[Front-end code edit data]

Start of Block

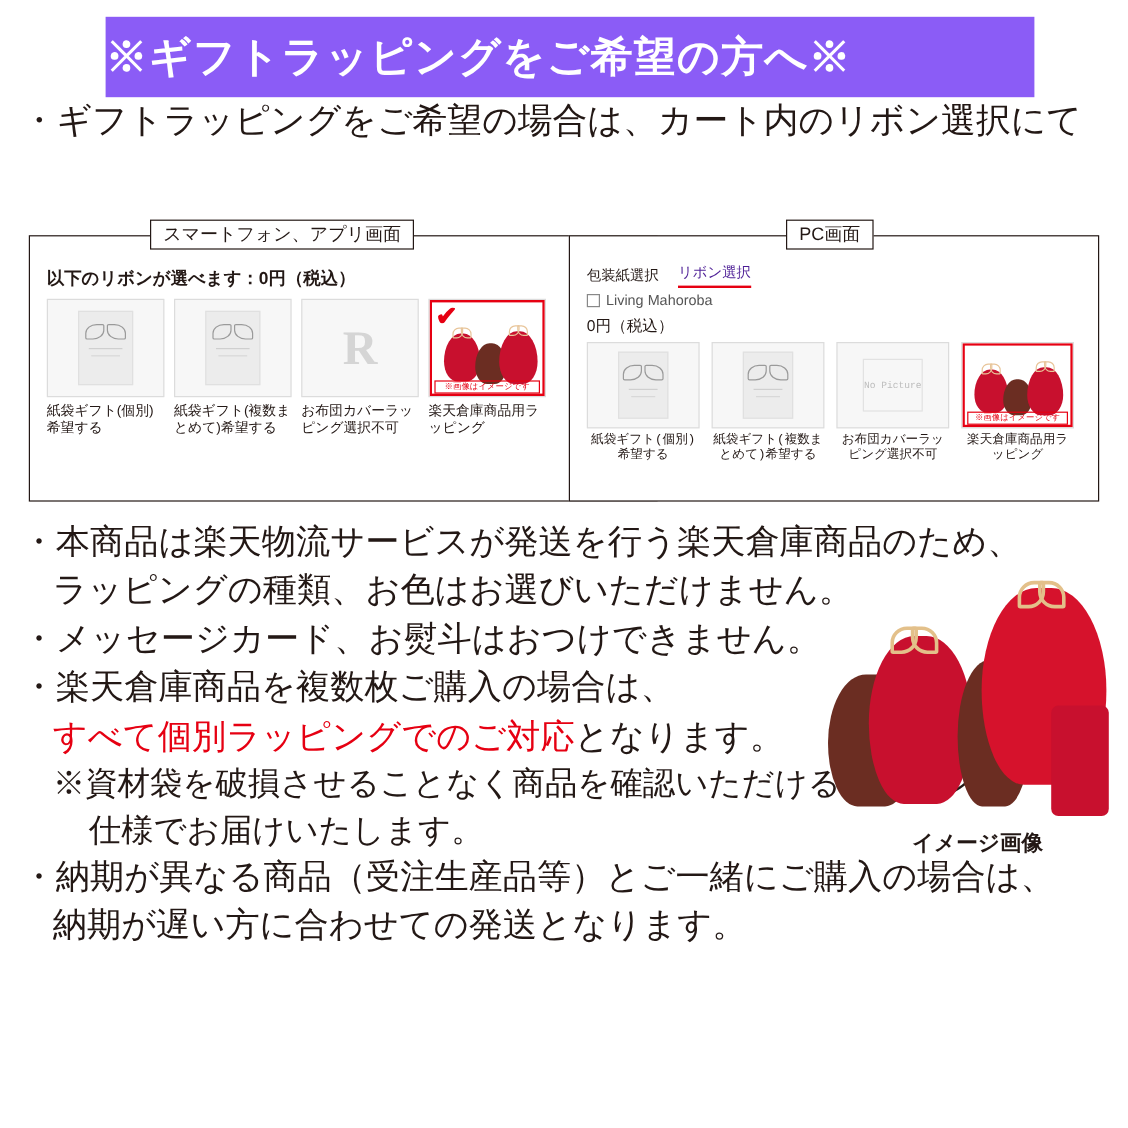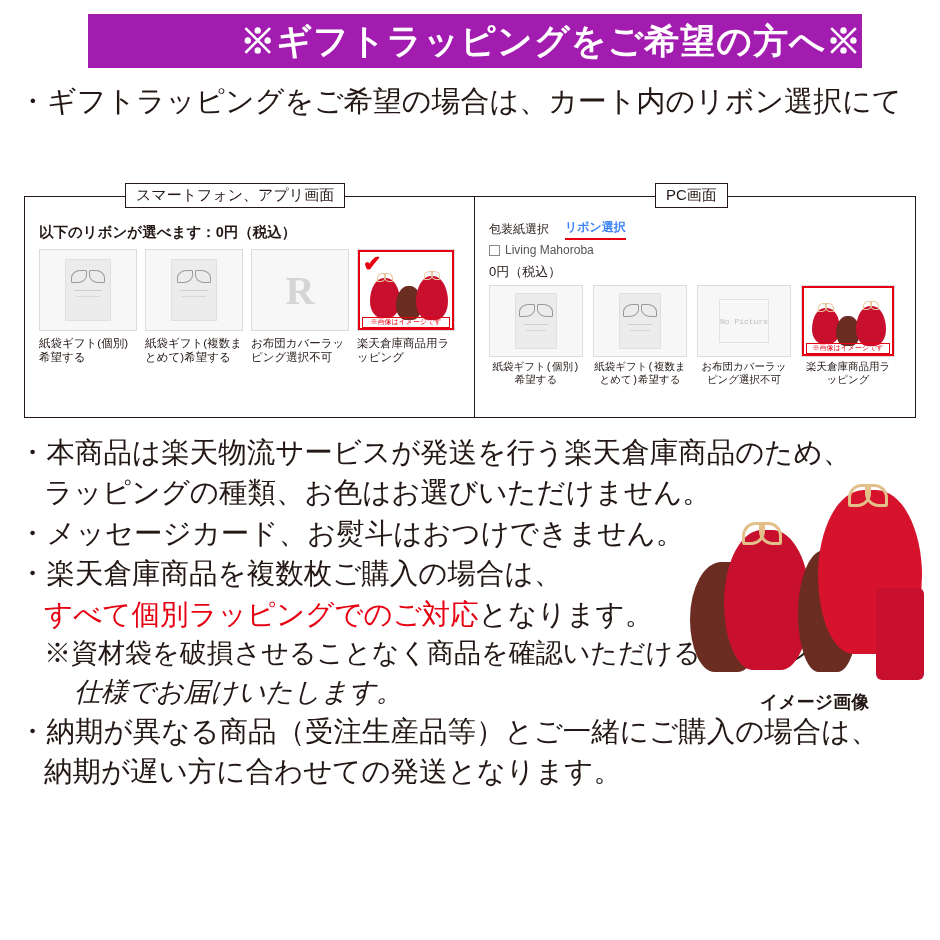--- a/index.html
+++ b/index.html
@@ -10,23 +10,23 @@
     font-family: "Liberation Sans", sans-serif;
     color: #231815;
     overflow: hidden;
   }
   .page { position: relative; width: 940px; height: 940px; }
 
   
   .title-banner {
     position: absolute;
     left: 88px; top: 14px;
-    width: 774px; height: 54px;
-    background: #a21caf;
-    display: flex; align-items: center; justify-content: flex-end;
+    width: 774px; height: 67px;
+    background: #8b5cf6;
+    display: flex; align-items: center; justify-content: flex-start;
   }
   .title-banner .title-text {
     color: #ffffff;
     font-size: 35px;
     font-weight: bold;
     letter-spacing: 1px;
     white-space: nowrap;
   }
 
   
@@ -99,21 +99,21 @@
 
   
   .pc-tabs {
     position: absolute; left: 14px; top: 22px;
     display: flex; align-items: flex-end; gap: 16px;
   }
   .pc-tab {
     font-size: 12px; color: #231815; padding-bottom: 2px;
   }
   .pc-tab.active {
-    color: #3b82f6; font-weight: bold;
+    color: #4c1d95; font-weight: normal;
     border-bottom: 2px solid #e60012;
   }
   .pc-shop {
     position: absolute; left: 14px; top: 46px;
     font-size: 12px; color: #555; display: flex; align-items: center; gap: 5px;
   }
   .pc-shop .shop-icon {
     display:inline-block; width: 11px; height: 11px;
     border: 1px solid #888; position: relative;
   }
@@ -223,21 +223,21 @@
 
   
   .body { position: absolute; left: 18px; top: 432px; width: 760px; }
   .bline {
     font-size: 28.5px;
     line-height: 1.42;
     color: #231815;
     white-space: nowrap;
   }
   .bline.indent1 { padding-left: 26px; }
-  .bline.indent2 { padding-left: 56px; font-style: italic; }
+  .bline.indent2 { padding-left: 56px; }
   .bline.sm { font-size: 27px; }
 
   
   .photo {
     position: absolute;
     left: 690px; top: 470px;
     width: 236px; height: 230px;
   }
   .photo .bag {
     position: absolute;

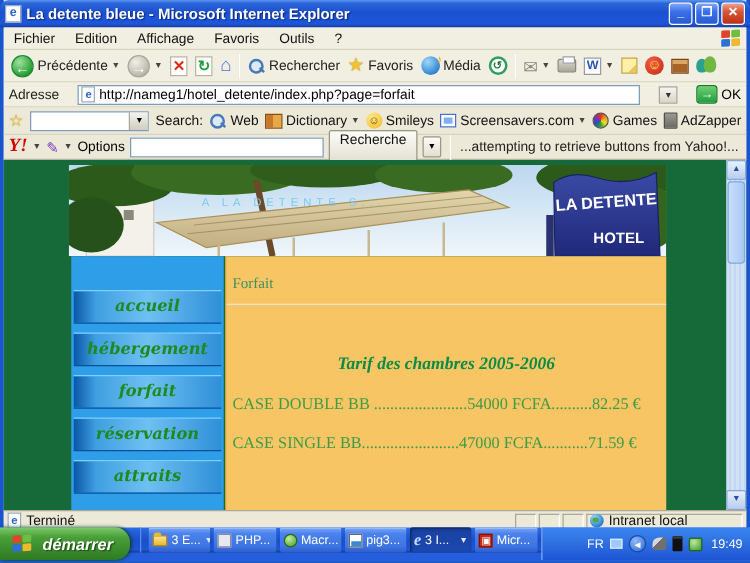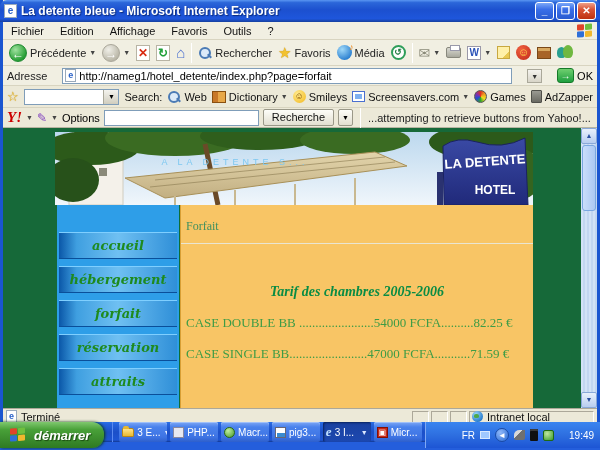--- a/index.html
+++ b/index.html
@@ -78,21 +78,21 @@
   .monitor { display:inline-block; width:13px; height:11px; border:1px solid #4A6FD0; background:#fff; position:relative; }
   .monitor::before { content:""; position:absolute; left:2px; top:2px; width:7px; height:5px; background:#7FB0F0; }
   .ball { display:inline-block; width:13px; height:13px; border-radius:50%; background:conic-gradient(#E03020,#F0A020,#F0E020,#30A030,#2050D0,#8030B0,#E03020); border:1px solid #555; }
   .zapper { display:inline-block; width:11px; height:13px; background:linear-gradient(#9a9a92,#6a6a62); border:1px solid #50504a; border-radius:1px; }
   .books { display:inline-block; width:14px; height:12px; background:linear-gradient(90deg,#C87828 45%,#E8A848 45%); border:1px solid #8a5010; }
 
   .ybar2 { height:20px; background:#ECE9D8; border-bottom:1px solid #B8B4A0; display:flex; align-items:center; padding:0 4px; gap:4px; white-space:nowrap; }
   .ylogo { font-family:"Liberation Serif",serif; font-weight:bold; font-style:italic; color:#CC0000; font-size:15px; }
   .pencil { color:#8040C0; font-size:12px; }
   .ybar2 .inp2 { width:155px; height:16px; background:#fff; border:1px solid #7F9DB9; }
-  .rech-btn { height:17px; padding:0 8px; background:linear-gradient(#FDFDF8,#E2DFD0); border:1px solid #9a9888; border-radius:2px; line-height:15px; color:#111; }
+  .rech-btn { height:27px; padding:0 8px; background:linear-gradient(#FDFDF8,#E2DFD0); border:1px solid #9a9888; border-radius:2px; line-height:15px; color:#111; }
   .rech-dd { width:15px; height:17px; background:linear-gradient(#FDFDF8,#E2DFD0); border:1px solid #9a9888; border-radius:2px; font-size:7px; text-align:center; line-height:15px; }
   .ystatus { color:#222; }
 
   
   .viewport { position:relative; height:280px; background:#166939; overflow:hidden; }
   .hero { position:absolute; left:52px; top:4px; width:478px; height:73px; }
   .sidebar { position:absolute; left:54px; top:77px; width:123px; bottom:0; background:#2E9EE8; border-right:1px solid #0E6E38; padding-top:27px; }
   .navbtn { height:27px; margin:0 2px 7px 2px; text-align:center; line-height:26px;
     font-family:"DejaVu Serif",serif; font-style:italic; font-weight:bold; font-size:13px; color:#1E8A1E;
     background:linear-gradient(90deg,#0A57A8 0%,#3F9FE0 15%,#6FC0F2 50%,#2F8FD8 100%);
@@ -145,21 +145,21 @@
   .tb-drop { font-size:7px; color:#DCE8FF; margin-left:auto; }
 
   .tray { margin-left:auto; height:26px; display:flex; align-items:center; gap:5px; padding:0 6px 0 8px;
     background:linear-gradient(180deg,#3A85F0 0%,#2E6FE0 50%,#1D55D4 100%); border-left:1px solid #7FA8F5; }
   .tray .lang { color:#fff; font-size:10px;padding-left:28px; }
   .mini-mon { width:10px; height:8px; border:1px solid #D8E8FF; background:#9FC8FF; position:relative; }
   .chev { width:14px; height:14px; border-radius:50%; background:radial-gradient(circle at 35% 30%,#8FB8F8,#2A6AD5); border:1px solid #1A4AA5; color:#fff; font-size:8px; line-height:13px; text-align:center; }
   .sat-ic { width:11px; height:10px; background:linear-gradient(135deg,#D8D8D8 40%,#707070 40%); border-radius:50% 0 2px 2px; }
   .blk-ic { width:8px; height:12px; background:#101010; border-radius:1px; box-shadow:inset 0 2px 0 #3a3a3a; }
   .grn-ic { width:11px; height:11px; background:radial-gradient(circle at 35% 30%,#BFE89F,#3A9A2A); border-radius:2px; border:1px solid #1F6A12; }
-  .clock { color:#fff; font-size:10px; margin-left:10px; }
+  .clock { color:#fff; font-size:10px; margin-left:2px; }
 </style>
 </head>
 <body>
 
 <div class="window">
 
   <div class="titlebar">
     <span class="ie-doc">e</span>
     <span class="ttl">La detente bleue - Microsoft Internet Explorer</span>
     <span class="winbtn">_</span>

End of Block

- WORK INSTRUCTIONS:
Produce only the lines from the line containing "relative; width: 940px;" through the line containing "position: absolute; left: 14px; top: 22px;", inclusive of both, exactly as they stand in the entries above.

- REPLY TO THE TASK:
   .page { position: relative; width: 940px; height: 940px; }
 
   
   .title-banner {
     position: absolute;
     left: 88px; top: 14px;
-    width: 774px; height: 54px;
-    background: #a21caf;
-    display: flex; align-items: center; justify-content: flex-end;
+    width: 774px; height: 67px;
+    background: #8b5cf6;
+    display: flex; align-items: center; justify-content: flex-start;
   }
   .title-banner .title-text {
     color: #ffffff;
     font-size: 35px;
     font-weight: bold;
     letter-spacing: 1px;
     white-space: nowrap;
   }
 
   
@@ -99,21 +99,21 @@
 
   
   .pc-tabs {
     position: absolute; left: 14px; top: 22px;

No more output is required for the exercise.